Traditions du Nouvel An
Monica Chiorpec, 01.01.2022, 08:37
Bien que simple convention de calendrier, le Nouvel An est célébré en tant que moment de transformation du temps sur tous les continents. Dans la tradition roumaine, il portait le nom de « Crăciunul Mic/ le Petit Noël », car tous les rituels le concernant avaient lieu au printemps. Les « Colinde » (les chants de voeux) représentent la dimension rituelle la plus importante du Nouvel An. Dans certaines zones ethno-folkloriques, telles le Maramureș historique, ces chants existent dans leur forme archaïque.
Delia Suiogan, ethnologue à l’Université du Nord, de Baia Mare, explique : « Pour le Nouvel An, les colinde concernent surtout les familles, les voisins, les amis, donc il n’y a plus de ce que l’on appelle les colinde du chemin. Les textes sont particuliers et ont un rôle satirique. Au Maramureş, les mélodies des colinde chantés durant cette nuit spéciale sont particulièrement belles. Les gens des lieux ont préservé un très riche héritage de chants chrétiens, mais aussi préchrétiens, dans lesquels l’on retrouve de très nombreux symboles liés à la renaissance du soleil et de la nature. »

■ ■ ■ ■ ■ ■ ■

§ Tâches proposées
a - D'après le texte sur les traditions du Nouvel An, sous quel nom le Nouvel An était-il connu dans la tradition roumaine ?
b - Poursuivez le texte sur les traditions du Nouvel An en reprenant juste après sa dernière phrase.
Les enregistrements n'ont aucun rôle à jouer ici.

(Entrées de données sauvegardées)
■ ■ ■ ■ ■ ■ ■

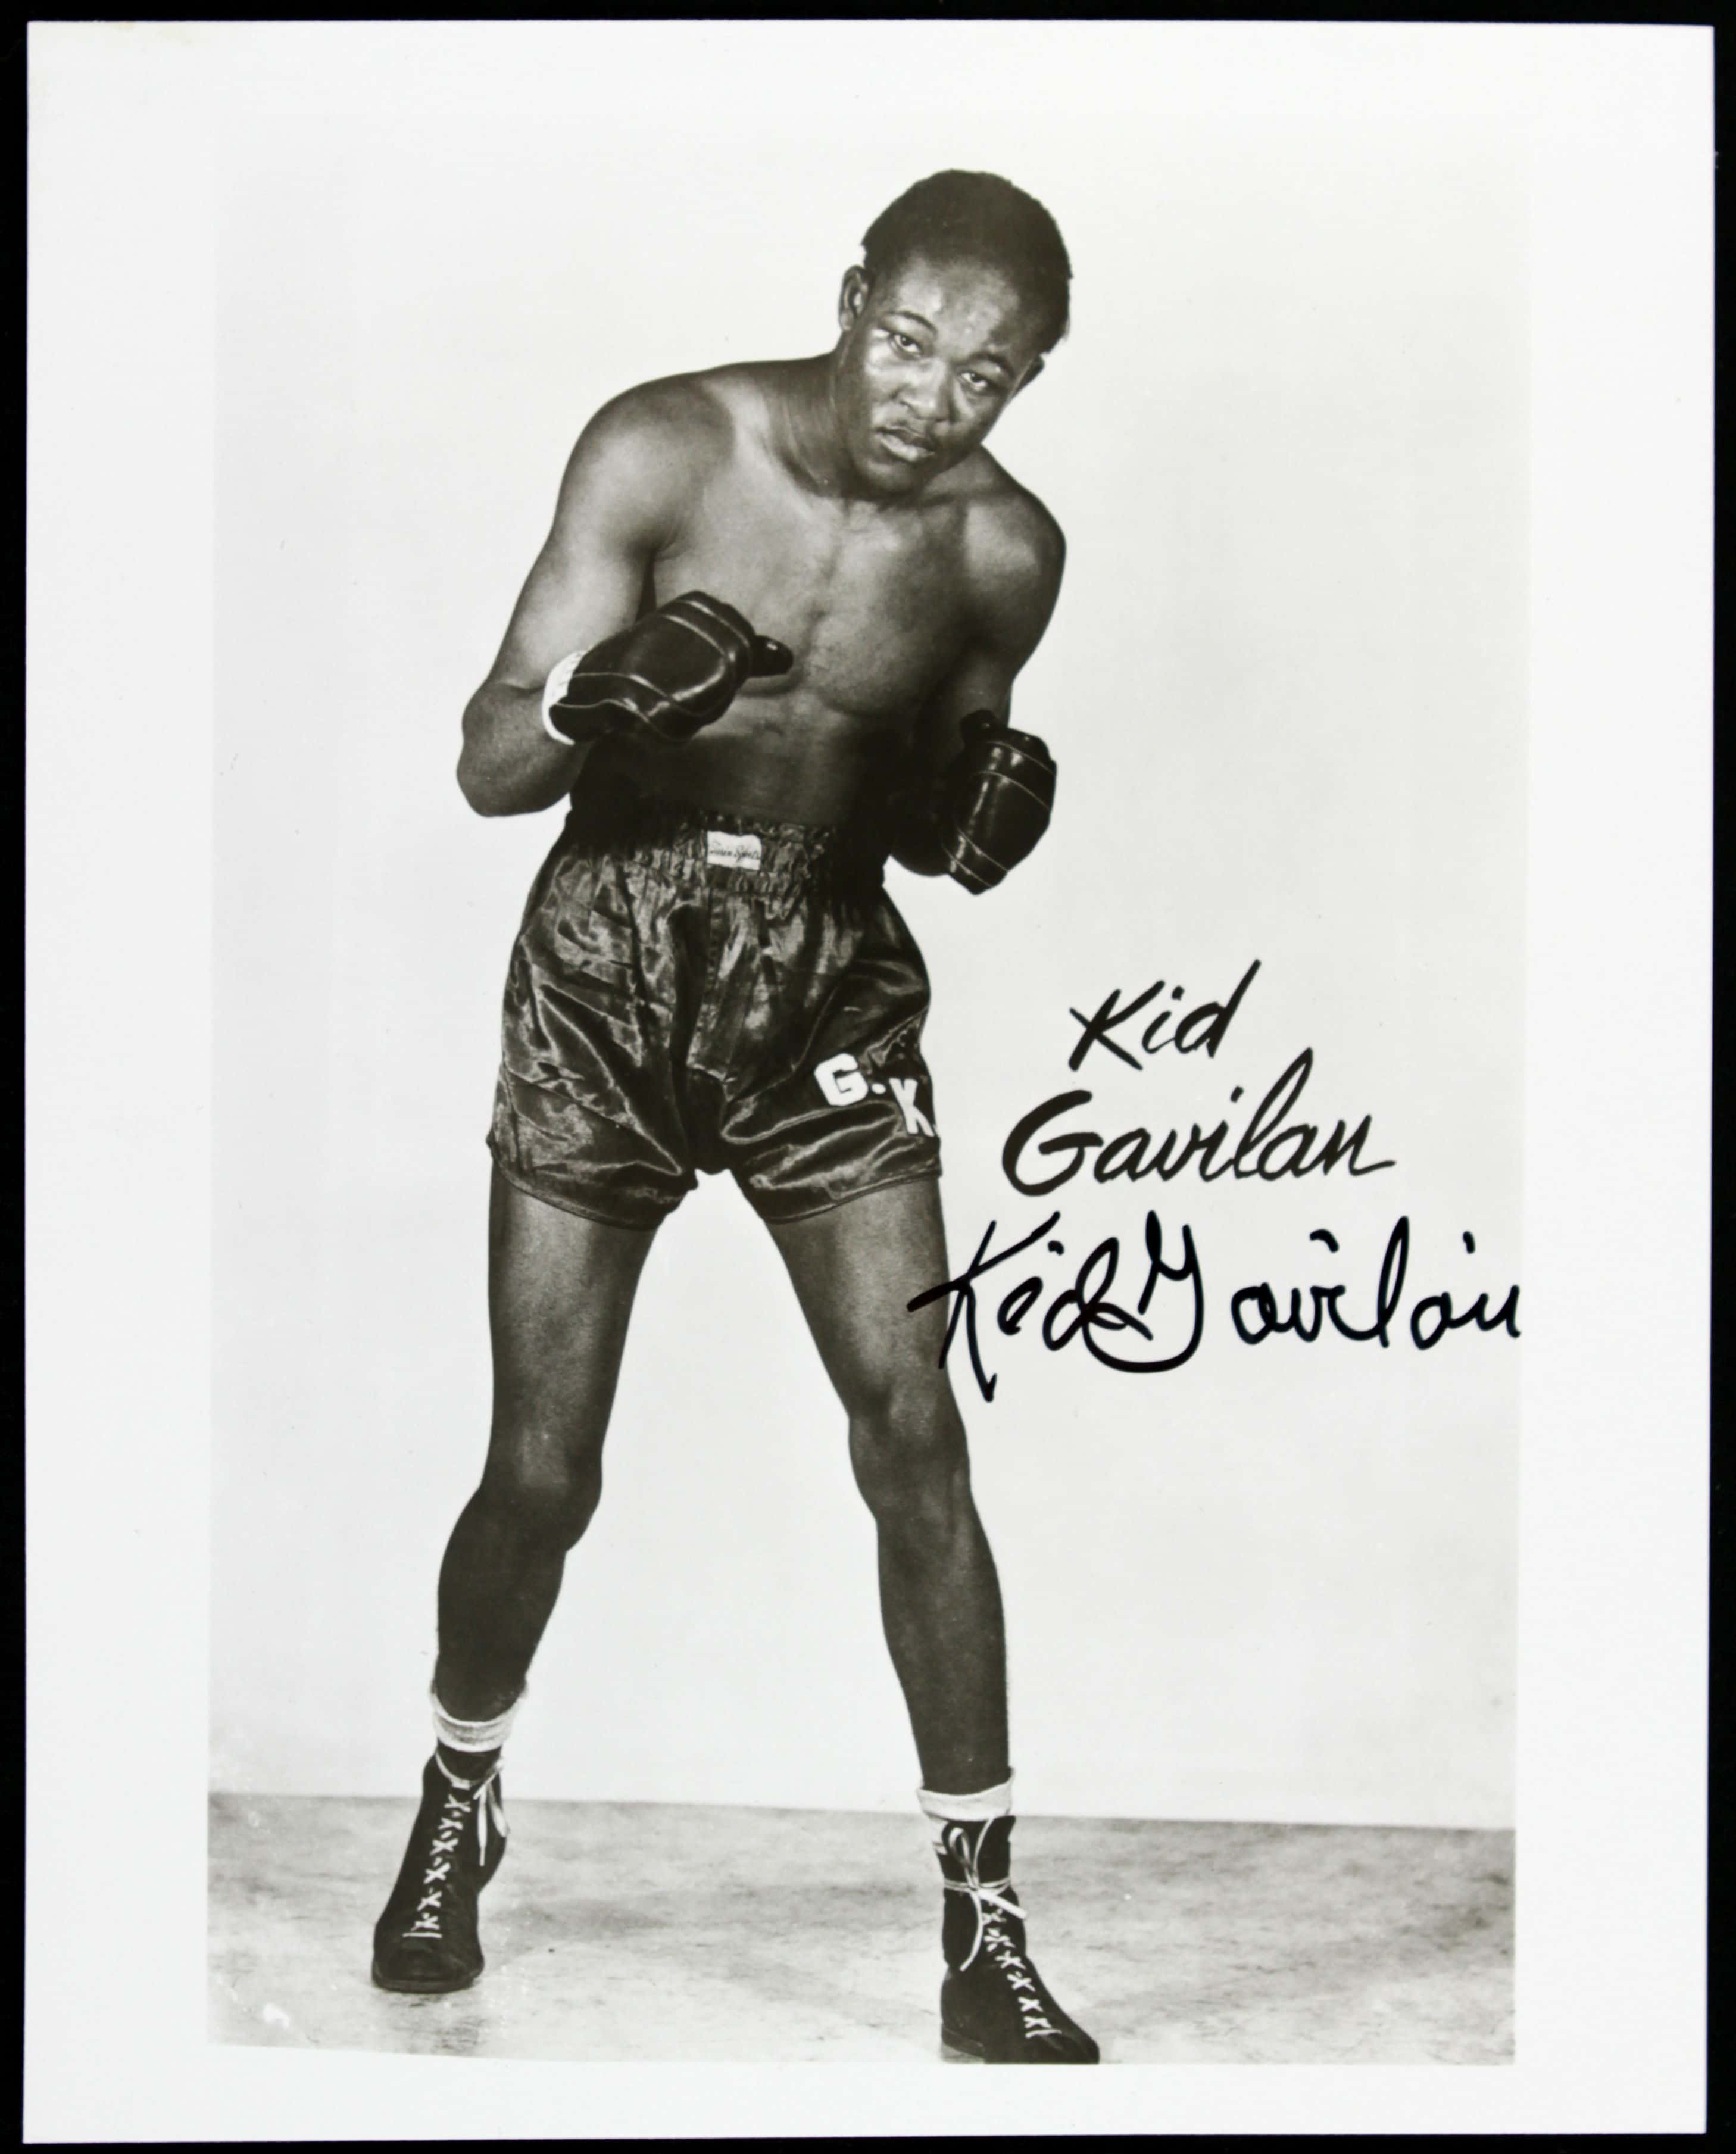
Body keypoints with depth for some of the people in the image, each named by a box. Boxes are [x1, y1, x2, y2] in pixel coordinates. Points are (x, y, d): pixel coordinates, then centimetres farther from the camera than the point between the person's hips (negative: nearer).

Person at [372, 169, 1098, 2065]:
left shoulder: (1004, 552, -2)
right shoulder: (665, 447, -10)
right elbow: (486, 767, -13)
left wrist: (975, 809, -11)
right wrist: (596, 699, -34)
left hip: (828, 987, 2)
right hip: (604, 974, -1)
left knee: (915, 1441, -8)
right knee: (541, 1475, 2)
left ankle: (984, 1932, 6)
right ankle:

■ ■ ■ ■ ■ ■ ■

§ Réponses fournies
a - Il portait le nom de « Crăciunul Mic », c'est-à-dire le Petit Noël.

b -
Alors que les masques des danseurs ont une fonction protectrice contre les esprits maléfiques, certains colinde du Nouvel An proviennent d’anciens rituels de fertilité. Vêtus de costumes qui rappellent différents personnages ou des créatures fantastiques, les colindători, accompagnés par des musiciens, interpellent la curiosité des villageois, qui les rejoignent souvent. Le cortège passe d’abord par la zone centrale de la commune, avant de faire le tour des maisons. Les danseurs, désignés aussi par le mot « urâții/les moches », font des sauts en avant et en arrière, montent sur les toits ou dans les arbres, jettent de la suie sur les jeunes filles, l’ambiance générale étant plutôt à l’exubérance.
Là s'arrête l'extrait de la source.